[Problem to work on]
Your answer should be the lines of the listing that contain the word "right".

[Records for the task]
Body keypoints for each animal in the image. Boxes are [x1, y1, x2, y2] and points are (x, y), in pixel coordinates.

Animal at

--

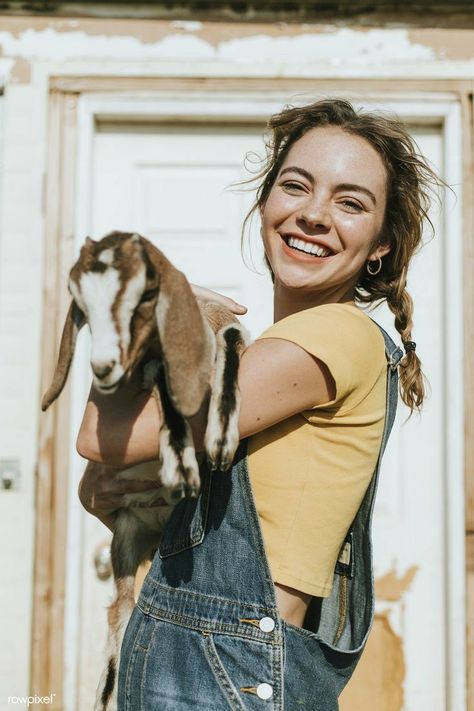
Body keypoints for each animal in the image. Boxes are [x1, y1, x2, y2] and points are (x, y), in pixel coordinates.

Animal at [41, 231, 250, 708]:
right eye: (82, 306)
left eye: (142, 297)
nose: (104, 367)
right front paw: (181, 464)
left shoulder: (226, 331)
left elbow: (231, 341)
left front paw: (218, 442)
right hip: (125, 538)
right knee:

[Solution to the problem]
right eye: (82, 306)
right front paw: (181, 464)
right hip: (125, 538)
right knee:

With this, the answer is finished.